Required action = Locate all lines in the data below that hold "cells" and show them.

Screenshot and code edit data
◇ ◇ ◇

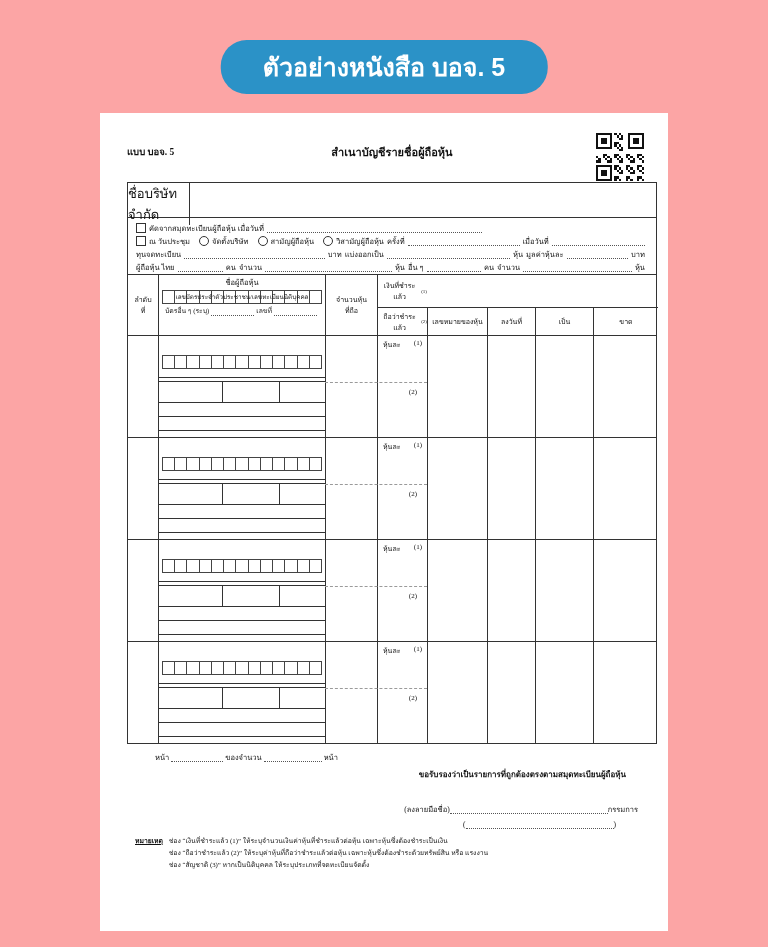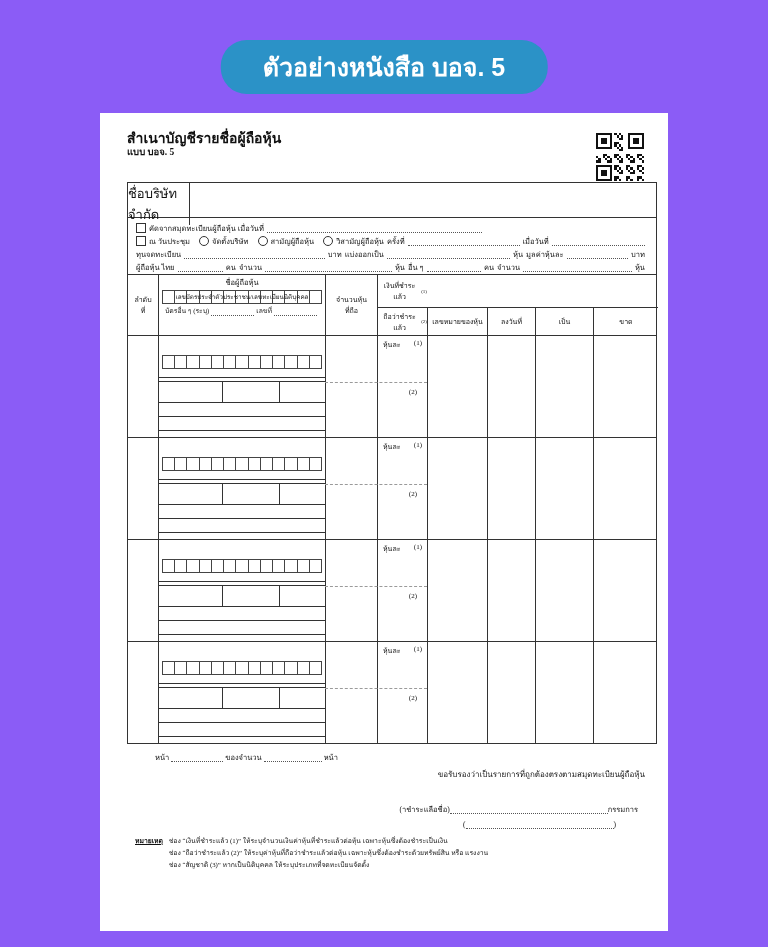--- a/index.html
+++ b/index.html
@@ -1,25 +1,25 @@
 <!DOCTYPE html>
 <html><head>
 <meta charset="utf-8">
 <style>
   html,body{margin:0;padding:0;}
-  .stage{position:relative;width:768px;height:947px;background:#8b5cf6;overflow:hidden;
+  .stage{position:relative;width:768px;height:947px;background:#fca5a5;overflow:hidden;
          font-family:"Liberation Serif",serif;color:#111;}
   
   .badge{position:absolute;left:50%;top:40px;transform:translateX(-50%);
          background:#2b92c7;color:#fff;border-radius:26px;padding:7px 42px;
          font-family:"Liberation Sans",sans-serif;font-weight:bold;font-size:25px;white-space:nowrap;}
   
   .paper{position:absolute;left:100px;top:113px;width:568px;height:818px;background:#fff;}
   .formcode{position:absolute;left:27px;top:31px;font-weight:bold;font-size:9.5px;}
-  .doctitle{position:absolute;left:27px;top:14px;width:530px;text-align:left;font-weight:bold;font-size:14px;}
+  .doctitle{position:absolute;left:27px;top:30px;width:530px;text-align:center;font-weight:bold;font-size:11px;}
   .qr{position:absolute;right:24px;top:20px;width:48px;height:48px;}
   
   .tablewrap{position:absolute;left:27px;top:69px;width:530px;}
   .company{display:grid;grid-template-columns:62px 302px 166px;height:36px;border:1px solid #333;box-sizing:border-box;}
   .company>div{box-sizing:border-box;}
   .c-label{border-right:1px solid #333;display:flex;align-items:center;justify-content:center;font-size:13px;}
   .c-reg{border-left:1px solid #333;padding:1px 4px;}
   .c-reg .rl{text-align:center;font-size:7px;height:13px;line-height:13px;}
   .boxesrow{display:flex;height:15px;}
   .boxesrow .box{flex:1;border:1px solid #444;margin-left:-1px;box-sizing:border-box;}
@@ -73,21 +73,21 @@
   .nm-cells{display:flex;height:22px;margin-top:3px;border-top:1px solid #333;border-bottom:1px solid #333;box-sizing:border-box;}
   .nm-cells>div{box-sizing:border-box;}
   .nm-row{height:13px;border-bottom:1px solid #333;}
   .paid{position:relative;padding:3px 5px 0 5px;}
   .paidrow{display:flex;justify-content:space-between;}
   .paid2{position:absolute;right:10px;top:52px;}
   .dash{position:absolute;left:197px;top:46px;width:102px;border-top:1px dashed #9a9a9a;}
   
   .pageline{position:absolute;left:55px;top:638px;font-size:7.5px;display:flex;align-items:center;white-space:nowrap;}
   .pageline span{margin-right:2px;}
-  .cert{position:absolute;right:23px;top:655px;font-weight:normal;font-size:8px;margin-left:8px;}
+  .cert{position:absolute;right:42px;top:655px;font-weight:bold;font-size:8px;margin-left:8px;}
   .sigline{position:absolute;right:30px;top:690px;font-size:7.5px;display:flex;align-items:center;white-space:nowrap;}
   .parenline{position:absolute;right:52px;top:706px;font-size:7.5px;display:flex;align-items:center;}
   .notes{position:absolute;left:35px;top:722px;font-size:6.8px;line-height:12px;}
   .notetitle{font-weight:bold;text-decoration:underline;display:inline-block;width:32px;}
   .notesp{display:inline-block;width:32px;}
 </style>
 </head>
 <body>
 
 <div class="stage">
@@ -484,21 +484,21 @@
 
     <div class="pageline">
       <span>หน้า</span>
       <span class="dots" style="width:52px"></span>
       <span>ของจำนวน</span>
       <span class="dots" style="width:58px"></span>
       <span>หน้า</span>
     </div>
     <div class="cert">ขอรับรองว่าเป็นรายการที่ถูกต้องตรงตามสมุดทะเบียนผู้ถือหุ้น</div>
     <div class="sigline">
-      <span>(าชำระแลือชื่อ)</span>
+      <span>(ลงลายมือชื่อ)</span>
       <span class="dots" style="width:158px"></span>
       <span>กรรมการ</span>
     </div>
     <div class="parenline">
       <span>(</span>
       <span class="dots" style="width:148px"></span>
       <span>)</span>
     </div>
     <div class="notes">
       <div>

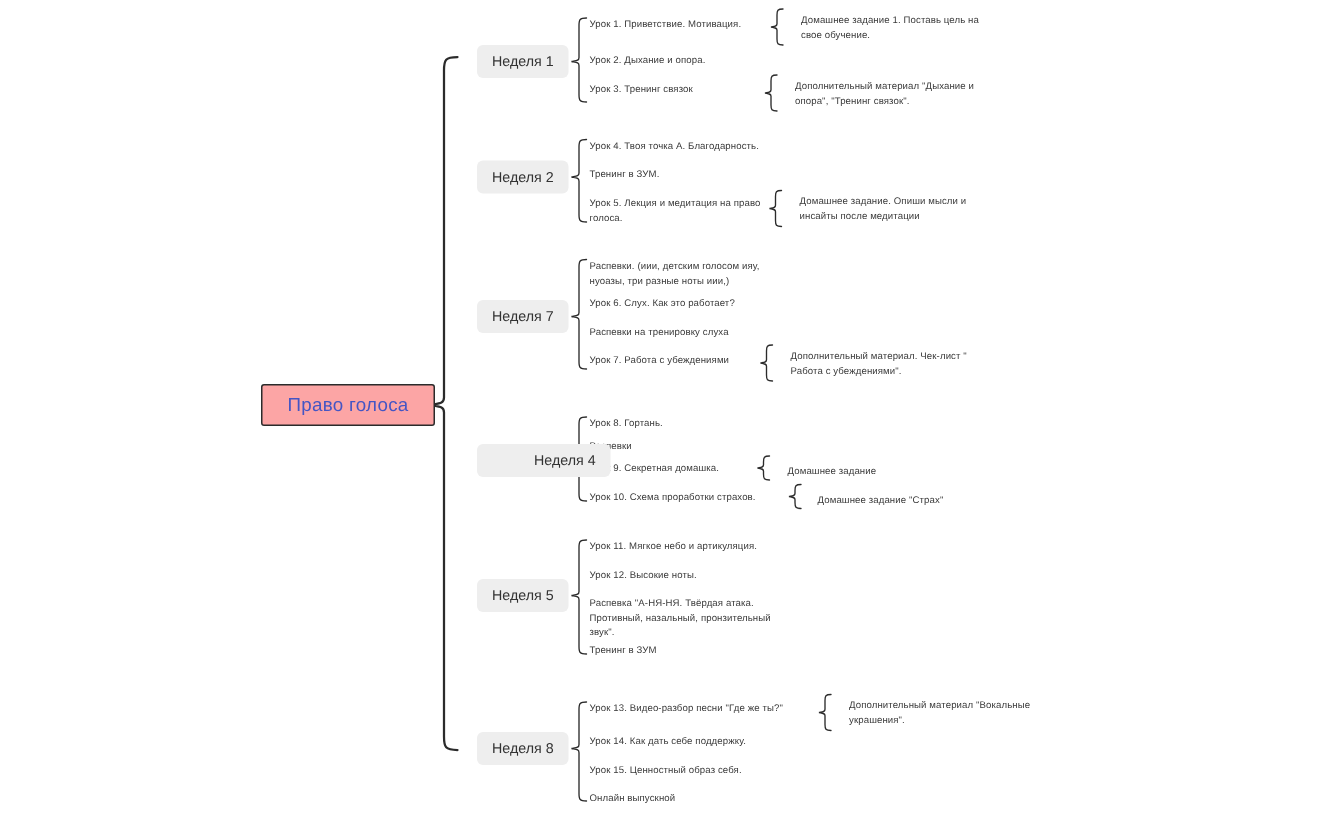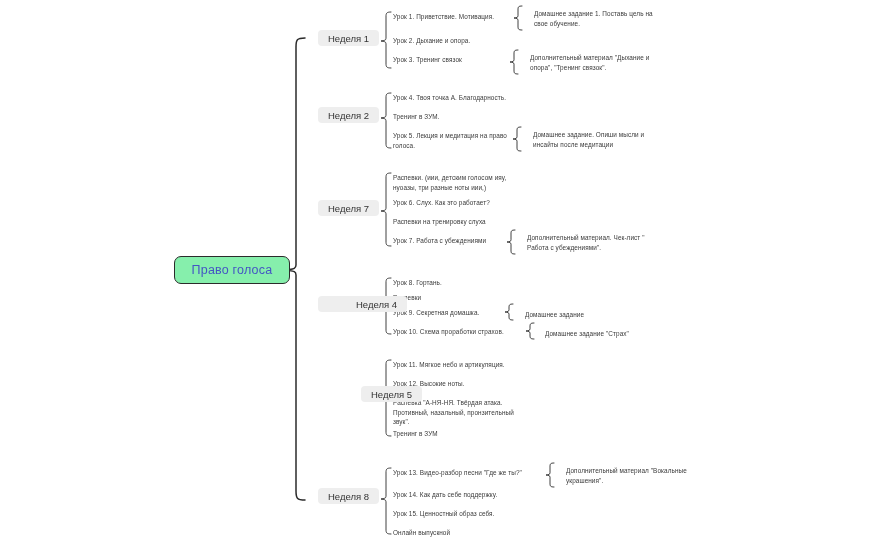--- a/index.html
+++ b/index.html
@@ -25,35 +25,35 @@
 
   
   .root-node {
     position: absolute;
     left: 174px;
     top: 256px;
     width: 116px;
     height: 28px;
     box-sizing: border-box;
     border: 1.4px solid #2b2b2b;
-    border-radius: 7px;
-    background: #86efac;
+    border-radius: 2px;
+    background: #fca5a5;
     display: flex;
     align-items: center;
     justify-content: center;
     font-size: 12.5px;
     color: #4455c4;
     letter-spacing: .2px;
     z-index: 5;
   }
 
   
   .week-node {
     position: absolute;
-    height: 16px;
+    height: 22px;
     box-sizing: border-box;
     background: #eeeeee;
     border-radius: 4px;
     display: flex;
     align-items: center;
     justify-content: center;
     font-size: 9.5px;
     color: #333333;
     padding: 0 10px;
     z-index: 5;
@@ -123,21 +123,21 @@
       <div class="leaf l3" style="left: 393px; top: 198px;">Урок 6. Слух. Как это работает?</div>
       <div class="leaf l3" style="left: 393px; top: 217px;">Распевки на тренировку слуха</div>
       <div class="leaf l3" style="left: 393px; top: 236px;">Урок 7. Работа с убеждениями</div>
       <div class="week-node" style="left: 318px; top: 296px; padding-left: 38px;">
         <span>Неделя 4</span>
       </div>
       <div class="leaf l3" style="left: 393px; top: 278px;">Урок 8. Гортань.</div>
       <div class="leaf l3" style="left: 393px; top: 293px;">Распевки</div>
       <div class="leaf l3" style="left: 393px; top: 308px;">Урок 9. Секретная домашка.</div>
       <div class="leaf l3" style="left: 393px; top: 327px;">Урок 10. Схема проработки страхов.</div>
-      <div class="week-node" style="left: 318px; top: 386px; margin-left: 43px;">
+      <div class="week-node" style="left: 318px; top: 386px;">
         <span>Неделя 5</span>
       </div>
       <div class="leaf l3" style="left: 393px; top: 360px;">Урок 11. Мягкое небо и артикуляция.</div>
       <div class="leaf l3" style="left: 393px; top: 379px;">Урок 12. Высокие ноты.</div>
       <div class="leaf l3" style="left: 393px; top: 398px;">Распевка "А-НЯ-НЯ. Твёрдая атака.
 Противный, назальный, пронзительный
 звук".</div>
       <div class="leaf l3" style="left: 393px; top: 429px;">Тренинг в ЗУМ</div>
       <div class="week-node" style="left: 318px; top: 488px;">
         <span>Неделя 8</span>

◇ ◇ ◇

Worked solution =
   .nm-cells{display:flex;height:22px;margin-top:3px;border-top:1px solid #333;border-bottom:1px solid #333;box-sizing:border-box;}
   .nm-cells>div{box-sizing:border-box;}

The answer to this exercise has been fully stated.